Chapter 2 Literature Review

(Myint et al., 2019)

The study sought to determine if visualizations made by beginners are easier to decipher when created in base R or ggplot2. It did so by randomizing Coursera users to complete a study-wide plotting task using either base R or ggplot2, and then had the learners evaluate visualizations crafted by their peers on a few visual characteristics. The users were not completely new to R, but they were still beginners, as they had just completed a course covering basic R usage in both base R and the tidyverse.

The study concluded that the visualizations generated using ggplot2 were often easier to understand when creating a complex multivariate visualization. Students were more likely to uncover insights involving more complex relationships when using ggplot2, where students could use facet_grid() instead of needing the two for() loops for the base R method. Concurrently, more ggplot2 assignees completed the complex visualization task.

This has been the only well-known study conducted that analyzed the differences between the tidyverse and base R for introductory courses. Other arguments have been made on data science blogs favoring base R or the tidyverse when teaching beginning statistics. The following source was written by a proponent of base R.

(Leek, 2016)

Dr. Jeff Leek is a well-established data scientist, biostatistician, and professor at Johns Hopkins Bloomberg School of Public Health. Leek argues for using base R in plotting, and crafts his argument around his three uses for visualizations: exploratory graphs, expository graphs, and grading student work.

Leek believes he has mastered visualizations in base R and can do everything in base R that can be done in ggplot2. For him, ggplot2 does not serve a practical purpose. Leek also cites examples where ggplot() is not compatible with specific visualizations, such as heatmaps, whereas base R can be far more flexible.

Leek also believes that to make production-ready plots, users need to write a large amount of code regardless of the syntax. If anything, the cleanliness of the default ggplot() settings may lead students to believe that the visualizations are suitable for production, when in reality, they would need to add more aspects. By teaching students to create visualizations in base R, students will already be accustomed to writing larger code chunks, and thus will not be phased when needing to write a few extra lines to make the visualization suitable for release.

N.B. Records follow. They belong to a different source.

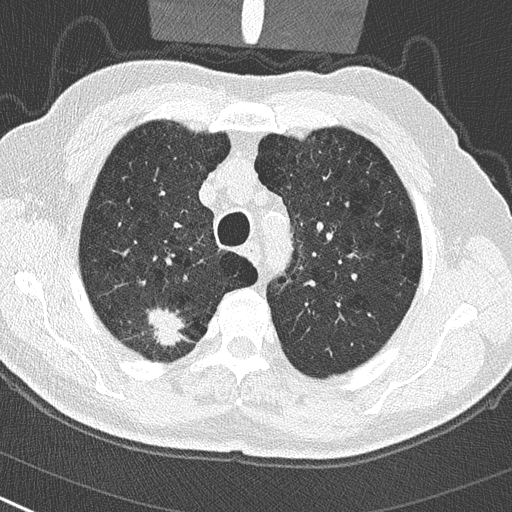
Axial slice from a low-dose chest CT screening exam. First (baseline) screen. Lung window (W 1500 / L -600 HU). 2 mm slice thickness. 120 kVp. Slice 63 of 290 in the series. 512 × 512 image matrix. Male, age 65 years at enrolment.
• Expert reader's lesion annotation, bounding box <132,301,192,356> (left, top, right, bottom; pixels).
• The exam's reader record, not a measurement of the box and not confirmed to be the same lesion: non-calcified nodule or mass ≥4 mm, right upper lobe, 24 × 19 mm, spiculated (stellate) margins, soft tissue attenuation.
• Official screen result: positive, change unspecified: nodule(s) >= 4 mm or enlarging nodule(s), mass(es), or other non-specific abnormalities suspicious for lung cancer.
• Participant outcome: lung cancer diagnosed 32 days after this screen — non-small cell carcinoma, right upper lobe, poorly differentiated (G3), stage IA (AJCC 6th edition), 29 mm at pathology.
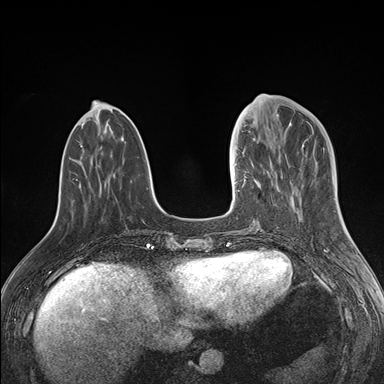
Breast MRI (dynamic contrast-enhanced), one axial slice; position 52 of 176 along the scan axis; dynamic contrast-enhanced series, time point 2 of 7 at this slice position (early post-contrast); 1.5 T; TE 1.5 ms, TR 4.1 ms; 1.1 mm slice thickness; 384 × 384 image matrix. Female patient.
Structures marked on this image (semi-automatic segmentation, software-assisted and operator-edited):
- enhancing-tissue mask used for the functional tumour volume (all voxels passing the contrast-enhancement thresholds inside the analysis volume; usually the tumour): bounding box [x1, y1, x2, y2] px = [238, 127, 272, 191]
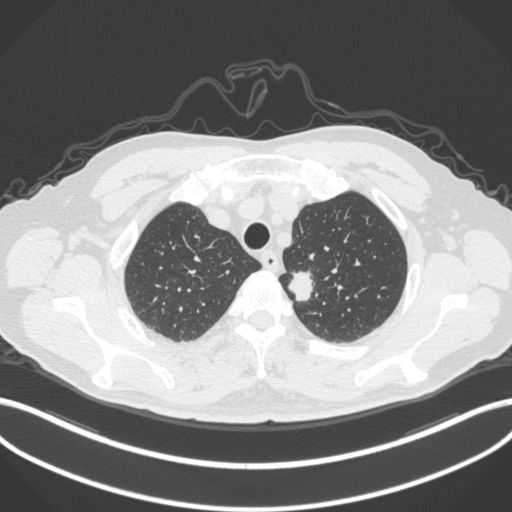
Chest CT, one axial slice; position 316 of 382 along the scan axis; reconstruction kernel B31f; lung window (W 1500 / L -600 HU); 1 mm slice thickness; 512 × 512 image matrix, field of view 400 × 400 mm. Male patient, age 64 years. Case-level facts recorded for this patient, not image findings: clinical TNM (as recorded): T1c N0 M0.
Outlined on this slice (rectangle marked by the reading radiologist):
- lung tumour (recorded histology: adenocarcinoma): bounding box (x1, y1, x2, y2) in pixels: (285, 265, 323, 309)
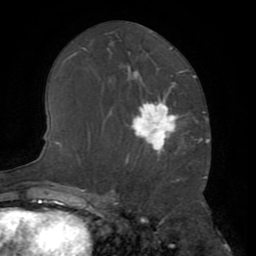
Breast MRI (dynamic contrast-enhanced), one axial slice. Cropped to one breast. Dynamic contrast-enhanced series, time point 2 of 8 at this slice position (early post-contrast). 1.5 T. TE 3.2 ms, TR 6.5 ms. 256 × 256 image matrix, field of view 180 × 180 mm. Female patient.
Annotated regions visible in this slice (semi-automatically segmented with operator editing):
- enhancing-tissue mask used for the functional tumour volume (all voxels passing the contrast-enhancement thresholds inside the analysis volume; usually the tumour): bounding box [x1, y1, x2, y2] px = [132, 102, 177, 153]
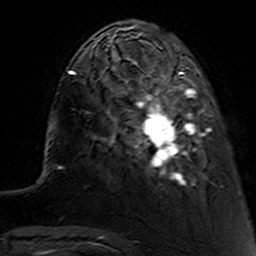
Breast MRI (dynamic contrast-enhanced), one axial slice. Slice 36 of 160 in the series (ordered by position). Cropped to one breast. Dynamic contrast-enhanced series, time point 2 of 7 at this slice position (early post-contrast). 3 T. TE 4.6 ms, TR 7.4 ms. 1 mm slice thickness. 256 × 256 image matrix. Female patient.
Structures marked on this image (semi-automatically segmented with operator editing):
- enhancing-tissue mask used for the functional tumour volume (all voxels passing the contrast-enhancement thresholds inside the analysis volume; usually the tumour): bounding box <112,62,221,188> (left, top, right, bottom; pixels)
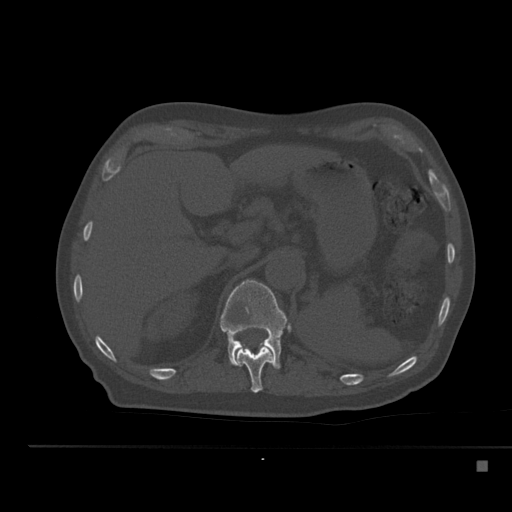
CT including the spine, one axial slice; position 238 of 517 along the scan axis; reconstruction kernel Br40s; 120 kVp; bone window (W 1800 / L 400 HU); 1.5 mm slice thickness; 512 × 512 image matrix, field of view 408 × 408 mm. Male patient, age 70 years. Case-level facts recorded for this patient, not image findings: primary cancer: renal; vertebrae with lytic lesions (as recorded): T4, T6, T10, T12, L3, L4, L5.
Structures marked on this image (semi-automatically segmented with operator editing):
- T11 vertebra: bounding box [x1, y1, x2, y2] px = [235, 345, 274, 393]
- T12 vertebra: [220, 280, 289, 369]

Leek’s blog post came in response to the writings of some pro-tidyverse instructors, such as Dr. David Robinson, who is an active supporter of using the tidyverse to help teach introductory statistics.

(Robinson, 2014)

Since this post was released prior to the official release of the tidyverse, Robinson, a well-known data scientist and instructor, focuses solely on one of its packages, ggplot2. Robinson argues that ggplot2 should be taught before base R for two reasons:

  1. To create equivalent plots in base R that can be easily done using ggplot2, students require an understanding loops and alternative commands. Compared to ggplot(), where students are required to use the aes() function to specify visualization aesthetics, oftentimes, base R plotting requires additional commands. Thus, with limited ggplot2 teaching, students can create interesting visualizations with seemingly advanced attributes that they would not be able to reproduce in base R.

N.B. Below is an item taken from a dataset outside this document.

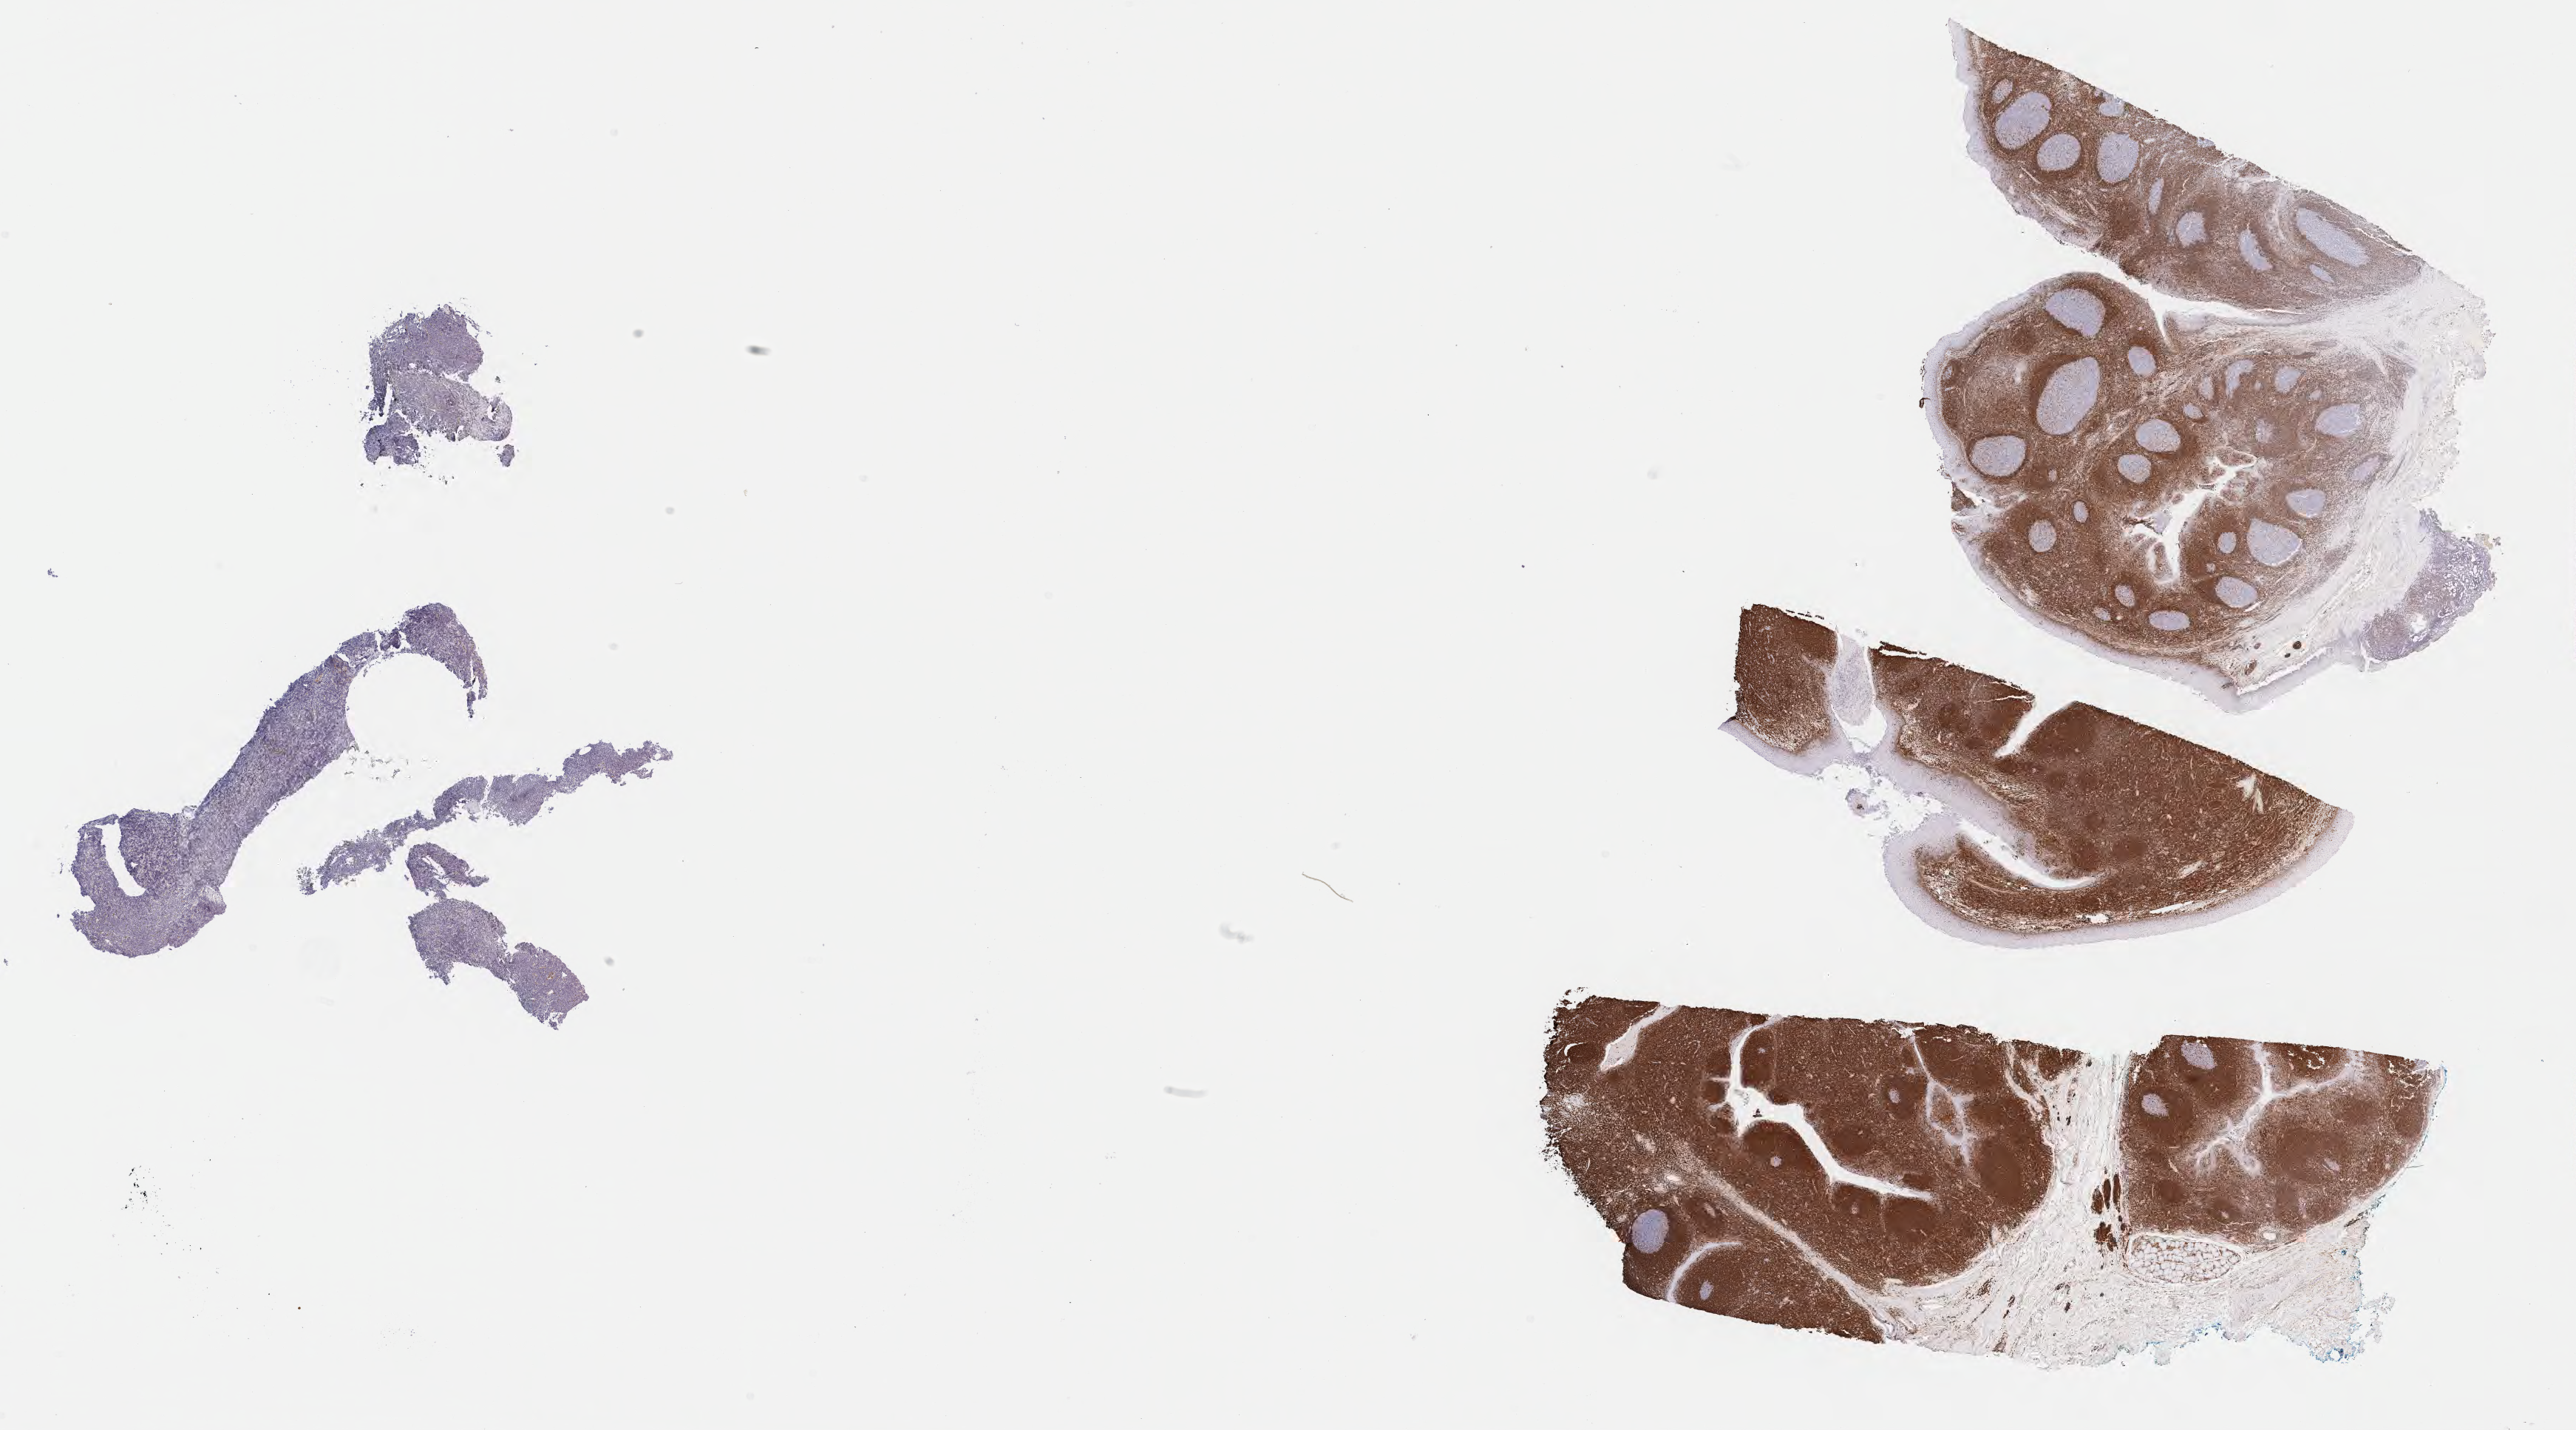
IHC for BCL2, whole-slide image — shown as a low-resolution overview of the whole scanned area (about 28.2 x 15.6 mm); specimen: tumor tissue; site: cranium. Patient: male, age at initial diagnosis 5 years.
Diagnosis: Burkitt lymphoma, NOS.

  2. ggplot2 forces students to understand tidy data as it is required. Although this may appear to be an unnecessary tool for introductory statistics, Robinson argues that getting students in the habit of forming tidy datasets is good practice for future important functions that also require tidy datasets, such as lm().

After the official release of the tidyverse, Robinson wrote a follow-up blog advocating for the teaching of the entire tidyverse, not just ggplot2, to beginners.

(Robinson, 2017)

Robinson argues for teaching the coding aspect of introductory statistics using the tidyverse syntax based on his past teaching roles. Robinson claims to have been able to teach students with no prior coding knowledge on how to use the tidyverse’s facet_wrap() in 2-3 hours, which is considered a relatively advanced graphical tool.

Robinson believes the role of coding within an introductory statistics course is as follows: to convince students that R is worth learning and to help them bolster their statistical knowledge. With this role in mind, Robinson writes that the tidyverse syntax encourages students to discover insights for provided datasets from the beginning, helping to both convince them of R’s importance and bolster their learning. In contrast, base R coding requires an additional understanding of its general syntax before learning tools to analyze datasets. Eventually, students need to learn base R techniques, but Robinson argues that base R can be taught in combination with the tools provided by the tidyverse, as to not bog down students by general coding rules. For example, functions such as lm() and mean() can be taught alongside the tidyverse’s summarize().

Robinson also argues against the teaching style that prioritizes learning conditionals and loops in these classes, since he believes that students require advanced techniques to make them effective.

Robinson’s blog posts reference tidy dataframes. But what exactly constitutes a tidy dataframe? Dr. Hadley Wickham, long considered to be the tidyverse’s primary creator, explains below.

(Wickham & others, 2014)

Many popular base R functions require tidy data inputs, as well as many tidyverse commands, which were created to work symmetrically with tidy datasets.

A tidy dataset lists each variable as a separate column and every observation as its own row. The rows are ordered by the first variable, measured variables are listed after fixed ones, and related ones are located in adjacent columns to ease comparison.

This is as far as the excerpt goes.